[Start of section]

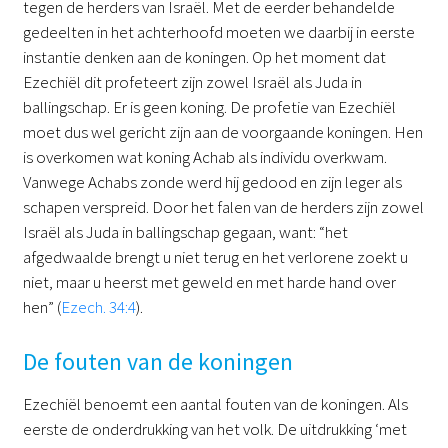
tegen de herders van Israël. Met de eerder behandelde
gedeelten in het achterhoofd moeten we daarbij in eerste
instantie denken aan de koningen. Op het moment dat
Ezechiël dit profeteert zijn zowel Israël als Juda in
ballingschap. Er is geen koning. De profetie van Ezechiël
moet dus wel gericht zijn aan de voorgaande koningen. Hen
is overkomen wat koning Achab als individu overkwam.
Vanwege Achabs zonde werd hij gedood en zijn leger als
schapen verspreid. Door het falen van de herders zijn zowel
Israël als Juda in ballingschap gegaan, want: “het
afgedwaalde brengt u niet terug en het verlorene zoekt u
niet, maar u heerst met geweld en met harde hand over
hen” (
Ezech. 34:4
).
De fouten van de koningen
Ezechiël benoemt een aantal fouten van de koningen. Als
eerste de onderdrukking van het volk. De uitdrukking ‘met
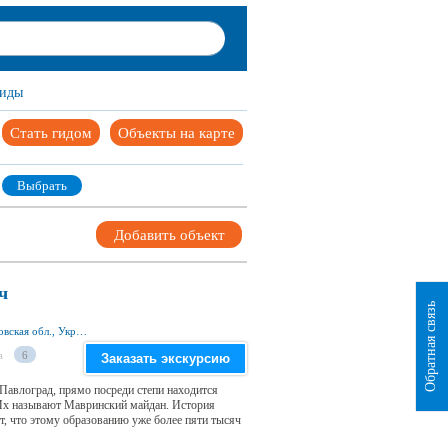
иды
Стать гидом
Объекты на карте
Выбрать
Добавить объект
ч
Обратная связь
c. Межирич, Павлоградский р-н, Днепропетровская обл., Украина
а
6
Заказать экскурсию
 Павлоград, прямо посреди степи находится
 Их называют Мавринский майдан. История
, что этому образованию уже более пяти тысяч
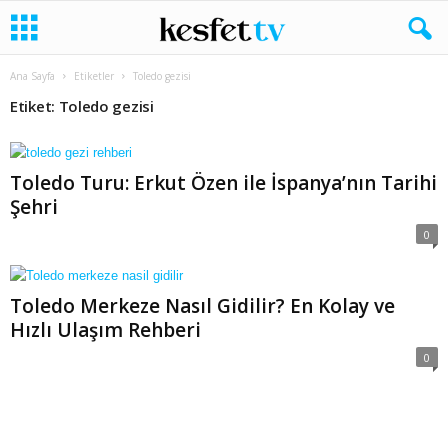
Ana Sayfa
Etiketler
Toledo gezisi
Etiket: Toledo gezisi
Toledo Turu: Erkut Özen ile İspanya’nın Tarihi
Şehri
0
Toledo Merkeze Nasıl Gidilir? En Kolay ve
Hızlı Ulaşım Rehberi
0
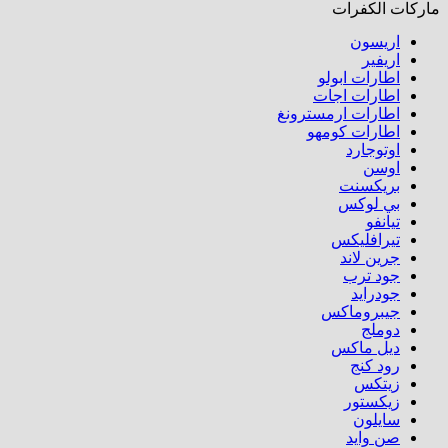
ماركات الكفرات
اريسون
اريفير
اطارات ابولو
اطارات اجات
اطارات ارمسترونغ
اطارات كومهو​
اوتوجارد
اوسن
بريكسنت
بي لوكس
تيانفو
تيرافليكس
جرين لاند
جود ترب
جودرايد
جيبروماكس
دوملج
ديل ماكس
رود كنج
زيتكس
زيكستور
سايلون
صن وايد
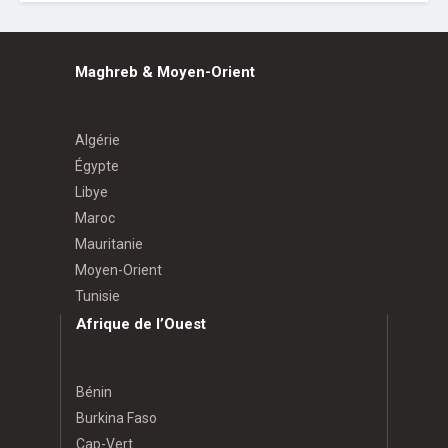
Maghreb & Moyen-Orient
Algérie
Égypte
Libye
Maroc
Mauritanie
Moyen-Orient
Tunisie
Afrique de l’Ouest
Bénin
Burkina Faso
Cap-Vert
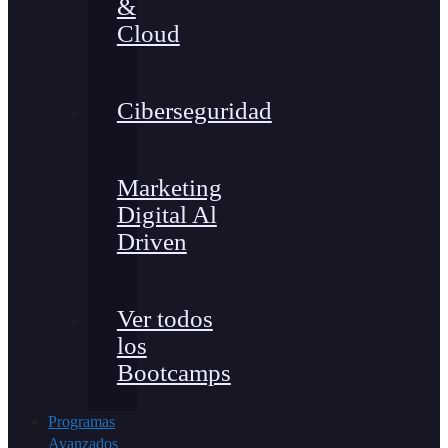
&
Cloud
Ciberseguridad
Marketing
Digital Al
Driven
Ver todos
los
Bootcamps
Programas
Avanzados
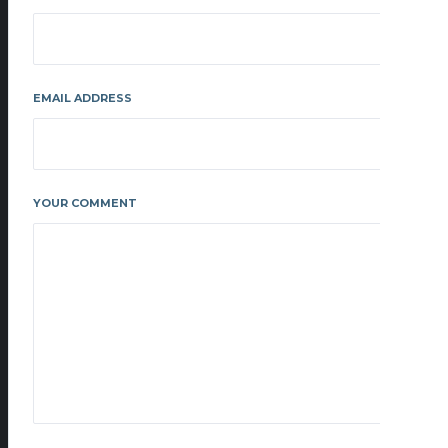
EMAIL ADDRESS
YOUR COMMENT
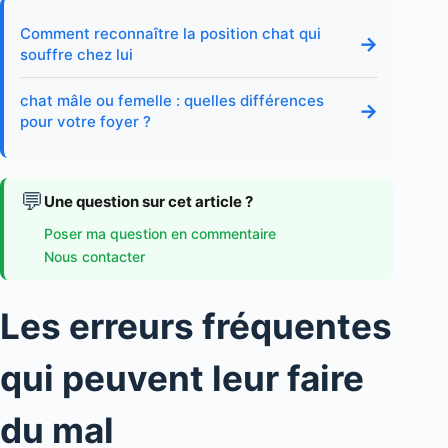
Comment reconnaître la position chat qui
→
souffre chez lui
chat mâle ou femelle : quelles différences
→
pour votre foyer ?
💬
Une question sur cet article ?
Poser ma question en commentaire
Nous contacter
Les erreurs fréquentes
qui peuvent leur faire
du mal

[End of section]

Which lines of the records contain "fouten"? Show each of them.

De fouten van de koningen
Ezechiël benoemt een aantal fouten van de koningen. Als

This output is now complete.